Batch vs real-time replenishment automation in inventory optimization - trade-offs

We’re evaluating our replenishment automation strategy in MASC 2022.5 and debating between batch processing (current state - runs every 4 hours) versus moving to real-time event-driven replenishment. Our inventory optimization team argues that real-time would improve accuracy and reduce stockouts, but our infrastructure team is concerned about system load and database performance.

Current batch approach processes about 45,000 SKUs across 12 distribution centers in roughly 35 minutes per run. Moving to real-time would mean triggering replenishment calculations on every inventory transaction, potentially thousands per hour during peak periods. We’re trying to understand the practical trade-offs between batch vs real-time replenishment approaches. Does anyone have experience with both models? Specifically interested in understanding system load vs latency benefits and whether hybrid automation models are viable in practice.

From a database perspective, the impact depends heavily on how your replenishment queries are structured. Real-time can actually be MORE efficient if you’re doing targeted single-item calculations versus batch processing that scans entire item tables. We optimized our real-time implementation with materialized views for inventory positions and indexed the key lookup fields. Query execution time went from 2.3 seconds (batch per item) to 180ms (real-time single item).

We moved from batch to real-time last year and saw immediate improvements in inventory accuracy (98.5% to 99.3%), but the system load impact was significant. CPU utilization jumped from 45% average to 72% during peak hours. We had to add two application servers and tune our database connection pools. The latency benefit was real though - replenishment orders now generate within minutes instead of potentially waiting 4 hours for the next batch run.

Hybrid models are definitely viable and often the best approach. We classify SKUs into three tiers: A-items (top 20% by revenue) get real-time replenishment, B-items get accelerated batch (every hour), and C-items stay on standard 4-hour batch. This gives you the latency benefits where it matters most without overwhelming your infrastructure. The key is having good item classification logic and separate workflow configurations for each tier.

Having implemented both models across multiple MASC deployments, here’s my comprehensive analysis of the batch vs real-time replenishment trade-offs:

System Load vs Latency Analysis: Batch processing creates predictable, concentrated load spikes - your 35-minute processing window every 4 hours means high resource utilization during execution but idle capacity between runs. Real-time distributes that load across the entire day, potentially reducing peak loads but increasing average utilization. The net infrastructure requirement is often similar, just distributed differently. However, real-time requires more robust connection pooling and thread management since you’re handling concurrent replenishment calculations rather than sequential batch processing.

The latency benefit is significant but not uniform. For fast-moving A-items with daily turnover rates above 15%, real-time can reduce stockout risk by 30-40% because you’re responding to inventory changes within minutes. For slower-moving items, the 4-hour batch delay rarely causes issues if safety stock is properly calibrated.
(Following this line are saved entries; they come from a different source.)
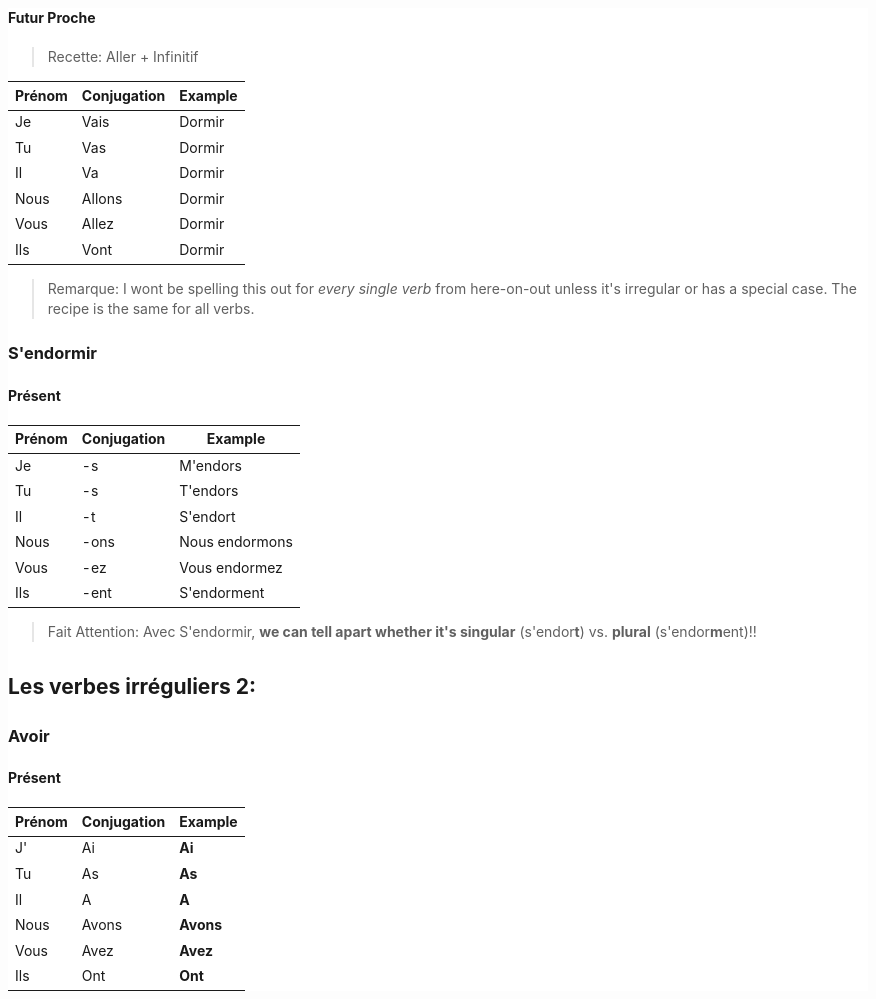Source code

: #### Futur Proche
> Recette: Aller + Infinitif

| Prénom | Conjugation | Example |
|--------|-------------|---------|
| Je     | Vais        | Dormir  |
| Tu     | Vas         | Dormir  |
| Il     | Va          | Dormir  |
| Nous   | Allons      | Dormir  |
| Vous   | Allez       | Dormir  |
| Ils    | Vont        | Dormir  |

> Remarque: I wont be spelling this out for *every single verb* from here-on-out unless it's irregular or has a special case. The recipe is the same for all verbs.

### S'endormir

#### Présent

| Prénom | Conjugation | Example |
|--------|-------------|---------|
| Je     | -s          | M'endors |
| Tu     | -s          | T'endors |
| Il     | -t          | S'endort |
| Nous   | -ons       | Nous endormons |
| Vous   | -ez        | Vous endormez  |
| Ils    | -ent       | S'endorment |

> Fait Attention: Avec S'endormir, **we can tell apart whether it's singular** (s'endor**t**) vs. **plural** (s'endor**m**ent)!!

## Les verbes irréguliers 2: 

### Avoir

#### Présent

| Prénom | Conjugation | Example |
|--------|-------------|---------|
| J'     | Ai          | **Ai**  |
| Tu     | As          | **As**  |
| Il     | A           | **A**   |
| Nous   | Avons       | **Avons**|
| Vous   | Avez        | **Avez**|
| Ils    | Ont         | **Ont** |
Hybrid Automation Models: This is the optimal approach for most organizations. Implement a three-tier model:

  • Tier 1 (Critical/Fast-movers): Real-time event-driven with delta threshold filtering (10-15% inventory change triggers calculation)
  • Tier 2 (Moderate velocity): Accelerated batch every 1-2 hours
  • Tier 3 (Slow movers): Standard 4-hour batch

The hybrid model gives you 80% of the real-time benefits with only 30% of the infrastructure overhead. Use ABC classification based on velocity and margin - typically 15-20% of SKUs fall into Tier 1.

Implementation Considerations: For real-time implementation, use message queuing (JMS/Kafka) to decouple inventory events from replenishment calculations. This prevents transaction blocking and allows you to throttle processing during peak loads. Implement circuit breakers that automatically fall back to batch mode if real-time processing queue depth exceeds thresholds.

Database optimization is critical - create dedicated replenishment calculation stored procedures that use targeted queries rather than full table scans. Index on item_id, location_id, and last_calculation_timestamp. Consider read replicas for replenishment queries to isolate load from transactional systems.

Practical Recommendation: Start with the hybrid model. Move your top 20% SKUs to real-time with intelligent event filtering, keep the rest on batch. Monitor for 30 days, measuring stockout reduction, system load impact, and infrastructure costs. Most organizations find this delivers 85% of potential benefits at 40% of the cost of full real-time implementation.

The system load concern is valid but manageable. Real-time doesn’t mean you trigger a full replenishment calculation on every single transaction. You need intelligent event filtering - only trigger when meaningful threshold changes occur. We use a ‘delta threshold’ approach where replenishment only fires if available inventory drops by more than 10% since last calculation. This reduced our event volume by 85% while maintaining responsiveness.